* **Activity**:
Every record must come back unchanged, apart from the pictures, which are dropped.

* **Data for this exercise**:
- Opening Delimiter -

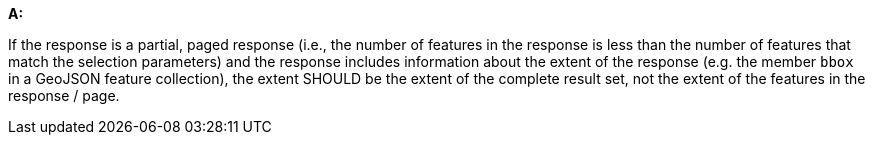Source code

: [[rec_core_rc-extent]]
[recommendation,type="general",id="/rec/core/rc-extent", label="/rec/core/rc-extent"]
====
*A:*

If the response is a partial, paged response (i.e., the number of features in the response is less than the number of features that match the selection parameters) and the response includes information about the extent of the response (e.g. the member `bbox` in a GeoJSON feature collection), the extent SHOULD be the extent of the complete result set, not the extent of the features in the response / page.
====
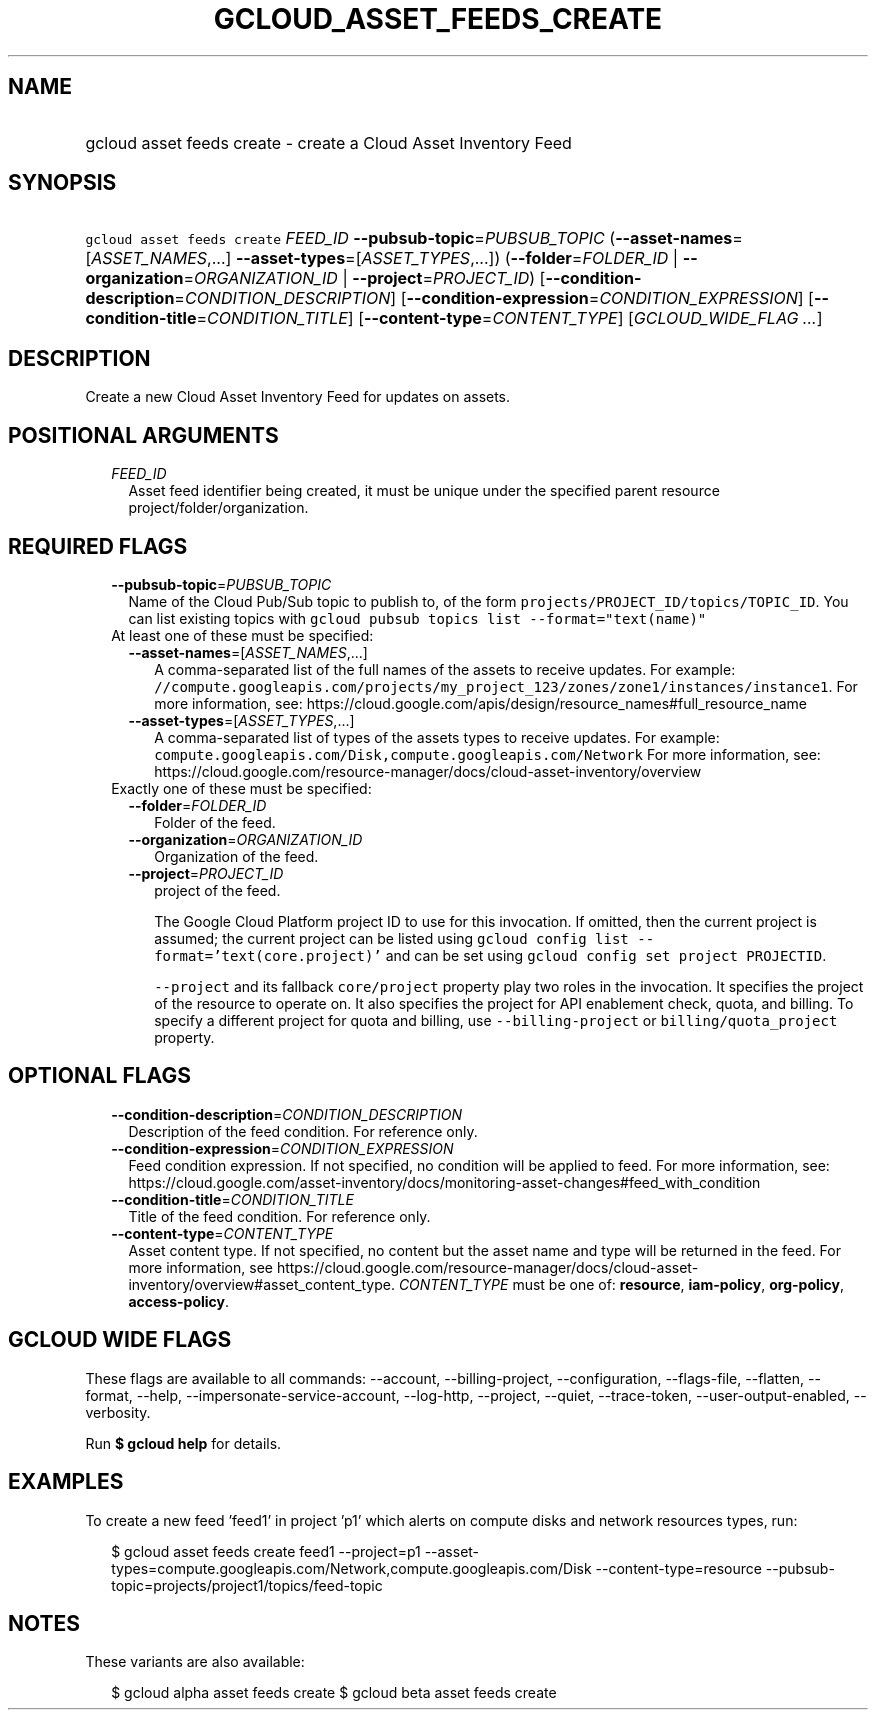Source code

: 
.TH "GCLOUD_ASSET_FEEDS_CREATE" 1



.SH "NAME"
.HP
gcloud asset feeds create \- create a Cloud Asset Inventory Feed



.SH "SYNOPSIS"
.HP
\f5gcloud asset feeds create\fR \fIFEED_ID\fR \fB\-\-pubsub\-topic\fR=\fIPUBSUB_TOPIC\fR (\fB\-\-asset\-names\fR=[\fIASSET_NAMES\fR,...]\ \fB\-\-asset\-types\fR=[\fIASSET_TYPES\fR,...]) (\fB\-\-folder\fR=\fIFOLDER_ID\fR\ |\ \fB\-\-organization\fR=\fIORGANIZATION_ID\fR\ |\ \fB\-\-project\fR=\fIPROJECT_ID\fR) [\fB\-\-condition\-description\fR=\fICONDITION_DESCRIPTION\fR] [\fB\-\-condition\-expression\fR=\fICONDITION_EXPRESSION\fR] [\fB\-\-condition\-title\fR=\fICONDITION_TITLE\fR] [\fB\-\-content\-type\fR=\fICONTENT_TYPE\fR] [\fIGCLOUD_WIDE_FLAG\ ...\fR]



.SH "DESCRIPTION"

Create a new Cloud Asset Inventory Feed for updates on assets.



.SH "POSITIONAL ARGUMENTS"

.RS 2m
.TP 2m
\fIFEED_ID\fR
Asset feed identifier being created, it must be unique under the specified
parent resource project/folder/organization.


.RE
.sp

.SH "REQUIRED FLAGS"

.RS 2m
.TP 2m
\fB\-\-pubsub\-topic\fR=\fIPUBSUB_TOPIC\fR
Name of the Cloud Pub/Sub topic to publish to, of the form
\f5projects/PROJECT_ID/topics/TOPIC_ID\fR. You can list existing topics with
\f5gcloud pubsub topics list \-\-format="text(name)"\fR

.TP 2m

At least one of these must be specified:

.RS 2m
.TP 2m
\fB\-\-asset\-names\fR=[\fIASSET_NAMES\fR,...]
A comma\-separated list of the full names of the assets to receive updates. For
example:
\f5//compute.googleapis.com/projects/my_project_123/zones/zone1/instances/instance1\fR.
For more information, see:
https://cloud.google.com/apis/design/resource_names#full_resource_name

.TP 2m
\fB\-\-asset\-types\fR=[\fIASSET_TYPES\fR,...]
A comma\-separated list of types of the assets types to receive updates. For
example: \f5compute.googleapis.com/Disk,compute.googleapis.com/Network\fR For
more information, see:
https://cloud.google.com/resource\-manager/docs/cloud\-asset\-inventory/overview

.RE
.sp
.TP 2m

Exactly one of these must be specified:

.RS 2m
.TP 2m
\fB\-\-folder\fR=\fIFOLDER_ID\fR
Folder of the feed.

.TP 2m
\fB\-\-organization\fR=\fIORGANIZATION_ID\fR
Organization of the feed.

.TP 2m
\fB\-\-project\fR=\fIPROJECT_ID\fR
project of the feed.

The Google Cloud Platform project ID to use for this invocation. If omitted,
then the current project is assumed; the current project can be listed using
\f5gcloud config list \-\-format='text(core.project)'\fR and can be set using
\f5gcloud config set project PROJECTID\fR.

\f5\-\-project\fR and its fallback \f5core/project\fR property play two roles in
the invocation. It specifies the project of the resource to operate on. It also
specifies the project for API enablement check, quota, and billing. To specify a
different project for quota and billing, use \f5\-\-billing\-project\fR or
\f5billing/quota_project\fR property.


.RE
.RE
.sp

.SH "OPTIONAL FLAGS"

.RS 2m
.TP 2m
\fB\-\-condition\-description\fR=\fICONDITION_DESCRIPTION\fR
Description of the feed condition. For reference only.

.TP 2m
\fB\-\-condition\-expression\fR=\fICONDITION_EXPRESSION\fR
Feed condition expression. If not specified, no condition will be applied to
feed. For more information, see:
https://cloud.google.com/asset\-inventory/docs/monitoring\-asset\-changes#feed_with_condition

.TP 2m
\fB\-\-condition\-title\fR=\fICONDITION_TITLE\fR
Title of the feed condition. For reference only.

.TP 2m
\fB\-\-content\-type\fR=\fICONTENT_TYPE\fR
Asset content type. If not specified, no content but the asset name and type
will be returned in the feed. For more information, see
https://cloud.google.com/resource\-manager/docs/cloud\-asset\-inventory/overview#asset_content_type.
\fICONTENT_TYPE\fR must be one of: \fBresource\fR, \fBiam\-policy\fR,
\fBorg\-policy\fR, \fBaccess\-policy\fR.


.RE
.sp

.SH "GCLOUD WIDE FLAGS"

These flags are available to all commands: \-\-account, \-\-billing\-project,
\-\-configuration, \-\-flags\-file, \-\-flatten, \-\-format, \-\-help,
\-\-impersonate\-service\-account, \-\-log\-http, \-\-project, \-\-quiet,
\-\-trace\-token, \-\-user\-output\-enabled, \-\-verbosity.

Run \fB$ gcloud help\fR for details.



.SH "EXAMPLES"

To create a new feed 'feed1' in project 'p1' which alerts on compute disks and
network resources types, run:

.RS 2m
$ gcloud asset feeds create feed1 \-\-project=p1
\-\-asset\-types=compute.googleapis.com/Network,compute.googleapis.com/Disk
\-\-content\-type=resource \-\-pubsub\-topic=projects/project1/topics/feed\-topic
.RE



.SH "NOTES"

These variants are also available:

.RS 2m
$ gcloud alpha asset feeds create
$ gcloud beta asset feeds create
.RE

- Closing Delimiter -

* **Task response**:
Source code

: [[rec_core_rc-extent]]
[recommendation,type="general",id="/rec/core/rc-extent", label="/rec/core/rc-extent"]
====
*A:*

If the response is a partial, paged response (i.e., the number of features in the response is less than the number of features that match the selection parameters) and the response includes information about the extent of the response (e.g. the member `bbox` in a GeoJSON feature collection), the extent SHOULD be the extent of the complete result set, not the extent of the features in the response / page.
====
Source code

: 
.TH "GCLOUD_ASSET_FEEDS_CREATE" 1



.SH "NAME"
.HP
gcloud asset feeds create \- create a Cloud Asset Inventory Feed



.SH "SYNOPSIS"
.HP
\f5gcloud asset feeds create\fR \fIFEED_ID\fR \fB\-\-pubsub\-topic\fR=\fIPUBSUB_TOPIC\fR (\fB\-\-asset\-names\fR=[\fIASSET_NAMES\fR,...]\ \fB\-\-asset\-types\fR=[\fIASSET_TYPES\fR,...]) (\fB\-\-folder\fR=\fIFOLDER_ID\fR\ |\ \fB\-\-organization\fR=\fIORGANIZATION_ID\fR\ |\ \fB\-\-project\fR=\fIPROJECT_ID\fR) [\fB\-\-condition\-description\fR=\fICONDITION_DESCRIPTION\fR] [\fB\-\-condition\-expression\fR=\fICONDITION_EXPRESSION\fR] [\fB\-\-condition\-title\fR=\fICONDITION_TITLE\fR] [\fB\-\-content\-type\fR=\fICONTENT_TYPE\fR] [\fIGCLOUD_WIDE_FLAG\ ...\fR]



.SH "DESCRIPTION"

Create a new Cloud Asset Inventory Feed for updates on assets.



.SH "POSITIONAL ARGUMENTS"

.RS 2m
.TP 2m
\fIFEED_ID\fR
Asset feed identifier being created, it must be unique under the specified
parent resource project/folder/organization.


.RE
.sp

.SH "REQUIRED FLAGS"

.RS 2m
.TP 2m
\fB\-\-pubsub\-topic\fR=\fIPUBSUB_TOPIC\fR
Name of the Cloud Pub/Sub topic to publish to, of the form
\f5projects/PROJECT_ID/topics/TOPIC_ID\fR. You can list existing topics with
\f5gcloud pubsub topics list \-\-format="text(name)"\fR

.TP 2m

At least one of these must be specified:

.RS 2m
.TP 2m
\fB\-\-asset\-names\fR=[\fIASSET_NAMES\fR,...]
A comma\-separated list of the full names of the assets to receive updates. For
example:
\f5//compute.googleapis.com/projects/my_project_123/zones/zone1/instances/instance1\fR.
For more information, see:
https://cloud.google.com/apis/design/resource_names#full_resource_name

.TP 2m
\fB\-\-asset\-types\fR=[\fIASSET_TYPES\fR,...]
A comma\-separated list of types of the assets types to receive updates. For
example: \f5compute.googleapis.com/Disk,compute.googleapis.com/Network\fR For
more information, see:
https://cloud.google.com/resource\-manager/docs/cloud\-asset\-inventory/overview

.RE
.sp
.TP 2m

Exactly one of these must be specified:

.RS 2m
.TP 2m
\fB\-\-folder\fR=\fIFOLDER_ID\fR
Folder of the feed.

.TP 2m
\fB\-\-organization\fR=\fIORGANIZATION_ID\fR
Organization of the feed.

.TP 2m
\fB\-\-project\fR=\fIPROJECT_ID\fR
project of the feed.

The Google Cloud Platform project ID to use for this invocation. If omitted,
then the current project is assumed; the current project can be listed using
\f5gcloud config list \-\-format='text(core.project)'\fR and can be set using
\f5gcloud config set project PROJECTID\fR.

\f5\-\-project\fR and its fallback \f5core/project\fR property play two roles in
the invocation. It specifies the project of the resource to operate on. It also
specifies the project for API enablement check, quota, and billing. To specify a
different project for quota and billing, use \f5\-\-billing\-project\fR or
\f5billing/quota_project\fR property.


.RE
.RE
.sp

.SH "OPTIONAL FLAGS"

.RS 2m
.TP 2m
\fB\-\-condition\-description\fR=\fICONDITION_DESCRIPTION\fR
Description of the feed condition. For reference only.

.TP 2m
\fB\-\-condition\-expression\fR=\fICONDITION_EXPRESSION\fR
Feed condition expression. If not specified, no condition will be applied to
feed. For more information, see:
https://cloud.google.com/asset\-inventory/docs/monitoring\-asset\-changes#feed_with_condition

.TP 2m
\fB\-\-condition\-title\fR=\fICONDITION_TITLE\fR
Title of the feed condition. For reference only.

.TP 2m
\fB\-\-content\-type\fR=\fICONTENT_TYPE\fR
Asset content type. If not specified, no content but the asset name and type
will be returned in the feed. For more information, see
https://cloud.google.com/resource\-manager/docs/cloud\-asset\-inventory/overview#asset_content_type.
\fICONTENT_TYPE\fR must be one of: \fBresource\fR, \fBiam\-policy\fR,
\fBorg\-policy\fR, \fBaccess\-policy\fR.


.RE
.sp

.SH "GCLOUD WIDE FLAGS"

These flags are available to all commands: \-\-account, \-\-billing\-project,
\-\-configuration, \-\-flags\-file, \-\-flatten, \-\-format, \-\-help,
\-\-impersonate\-service\-account, \-\-log\-http, \-\-project, \-\-quiet,
\-\-trace\-token, \-\-user\-output\-enabled, \-\-verbosity.

Run \fB$ gcloud help\fR for details.



.SH "EXAMPLES"

To create a new feed 'feed1' in project 'p1' which alerts on compute disks and
network resources types, run:

.RS 2m
$ gcloud asset feeds create feed1 \-\-project=p1
\-\-asset\-types=compute.googleapis.com/Network,compute.googleapis.com/Disk
\-\-content\-type=resource \-\-pubsub\-topic=projects/project1/topics/feed\-topic
.RE



.SH "NOTES"

These variants are also available:

.RS 2m
$ gcloud alpha asset feeds create
$ gcloud beta asset feeds create
.RE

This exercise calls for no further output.